- **TASK TO CARRY OUT**:
Each line of the entries that contains the word "ctrl" adds one. Reply with the resulting number only.

::: MATERIAL FOR THIS TASK :::

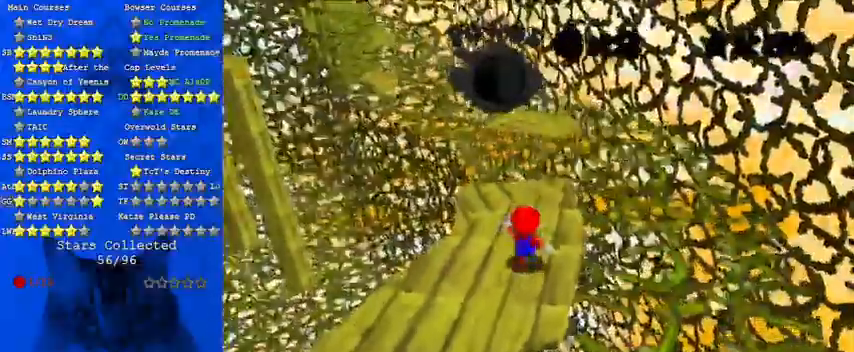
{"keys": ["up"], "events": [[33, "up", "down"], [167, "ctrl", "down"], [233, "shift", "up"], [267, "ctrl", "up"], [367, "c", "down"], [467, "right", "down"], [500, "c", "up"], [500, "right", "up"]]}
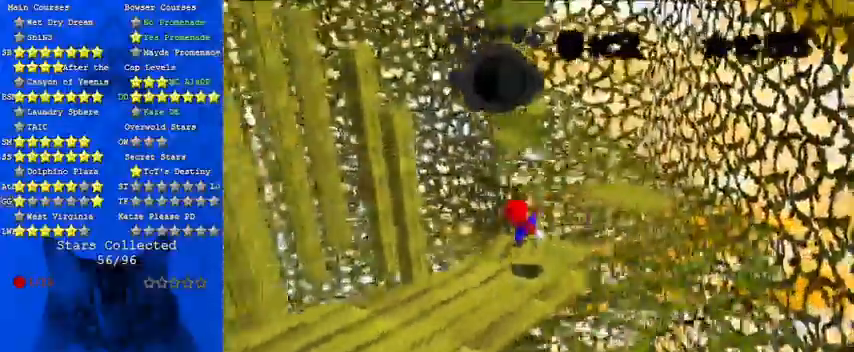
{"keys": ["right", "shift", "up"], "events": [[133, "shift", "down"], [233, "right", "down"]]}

:::
::: MATERIAL FOR THIS TASK :::

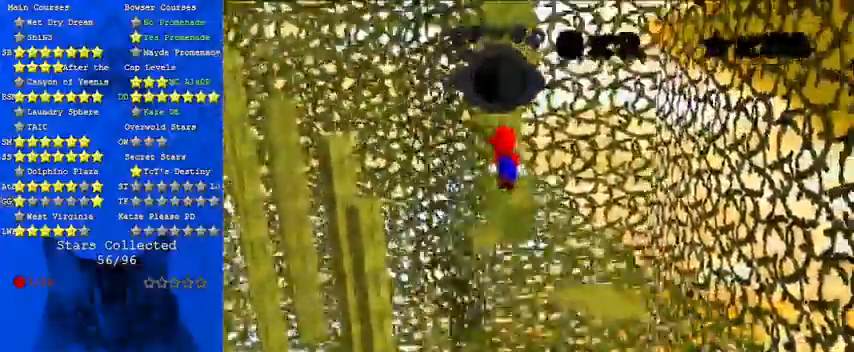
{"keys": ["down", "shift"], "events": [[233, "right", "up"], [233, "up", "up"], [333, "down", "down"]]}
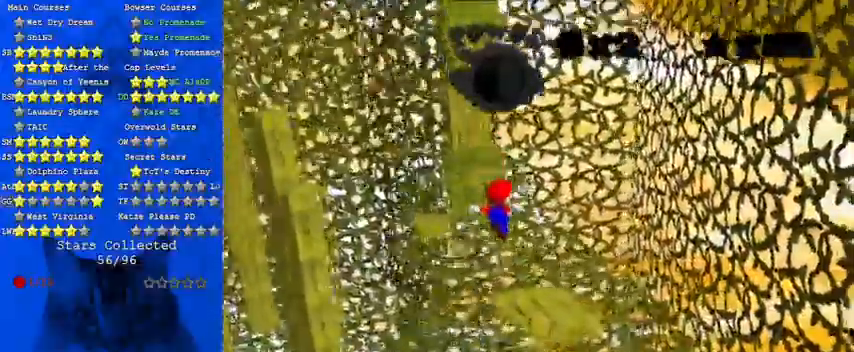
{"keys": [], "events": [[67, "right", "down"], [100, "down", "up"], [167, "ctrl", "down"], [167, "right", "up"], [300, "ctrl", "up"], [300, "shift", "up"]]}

:::

- **WRITTEN SOLUTION**:
2